A plurality of Utahns support gay marriage, according to a poll released Monday.

The poll, conducted last week by Benenson Strategy Group and commissioned by Freedom to Marry, asked 500 adults whether gay and lesbian couples should be allowed to marry in Utah. Forty-nine percent of respondents said they should be allowed, while 48 percent said they remain opposed.

Majorities of Democrats (79%) and independents (51%) support marriage equality, as do 29 percent of Republicans.

Sixty-nine percent of respondents said same-sex marriage would not affect their families.

Ninety-four percent of married respondents said allowing gay couples to marry would affect their own marriages not much or not all, while 5 percent said it would a great deal or somewhat.

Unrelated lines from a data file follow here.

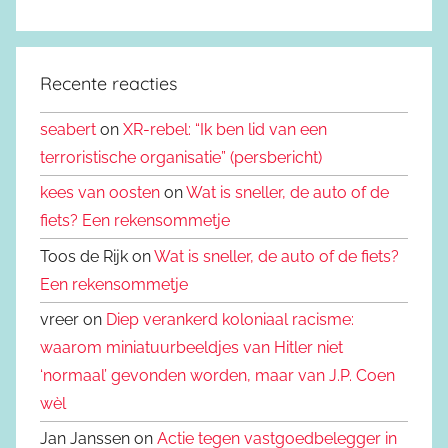
Recente reacties
seabert
on
XR-rebel: “Ik ben lid van een
terroristische organisatie” (persbericht)
kees van oosten
on
Wat is sneller, de auto of de
fiets? Een rekensommetje
Toos de Rijk on
Wat is sneller, de auto of de fiets?
Een rekensommetje
vreer on
Diep verankerd koloniaal racisme:
waarom miniatuurbeeldjes van Hitler niet
‘normaal’ gevonden worden, maar van J.P. Coen
wèl
Jan Janssen on
Actie tegen vastgoedbelegger in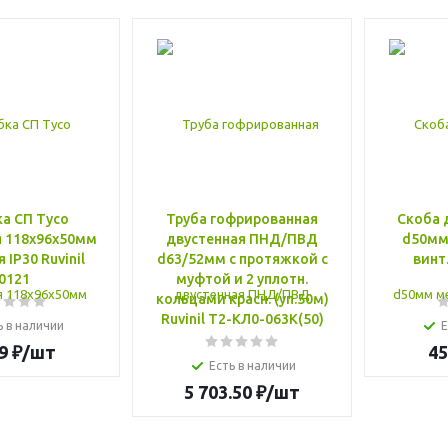
а СП Тусо
Труба гофрированная
Скоба 
я 118х96х50мм
двустенная ПНД/ПВД
d50мм 
 IP30 Ruvinil
d63/52мм с протяжкой с
винт.
0121
муфтой и 2 уплотн.
кольцами красн. (уп.50м)
Ruvinil Т2-КЛ0-063К(50)
ь в наличии
Е
9
₽
/шт
45
Есть в наличии
5 703.50
₽
/шт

A large majority (67%) of respondents also want the Supreme Court to decide the issue and 66 percent believe the court will strike down state marriage bans.

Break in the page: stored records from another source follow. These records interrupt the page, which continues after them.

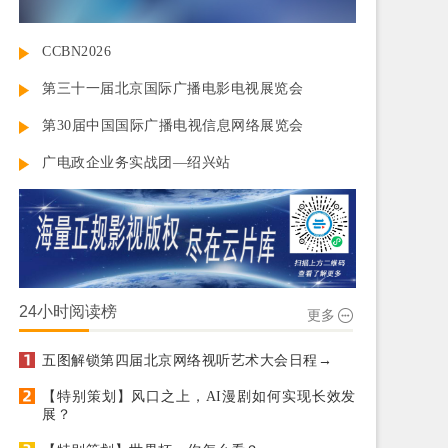
CCBN2026
第三十一届北京国际广播电影电视展览会
第30届中国国际广播电视信息网络展览会
广电政企业务实战团—绍兴站
24小时阅读榜
更多
五图解锁第四届北京网络视听艺术大会日程→
【特别策划】风口之上，AI漫剧如何实现长效发
展？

“This poll shows that the people of Utah, like Americans all across the country, already support or are ready to live with the freedom to marry,” Evan Wolfson, president of Freedom to Marry, said in a statement announcing the findings. “Utahns, like Americans generally, believe the Supreme Court should act now and will rule in favor. Indeed, when the freedom to marry has come to states like Utah, there has been little or no real opposition or concern – even those who are less than keen know it’s coming and doesn’t affect their lives, their families, their marriages, or their community. The ‘dog that didn’t bark’ is further proof that America is ready for the freedom to marry and that it’s time for the Court to bring the country to national resolution.”

Joel Benenson, founder and CEO of Benenson Strategy Group, added: “When the freedom to marry is supported by a plurality in Utah, one of our most conservative states, it demonstrates that there is an irreversible trend taking place and that this trend is accelerating at a pace not previously seen on any issue.”

Supreme Court justices on Monday will meet behind closed doors to consider petitions from cases challenging bans in five states, including Utah, Wisconsin, Indiana, Virginia and Oklahoma.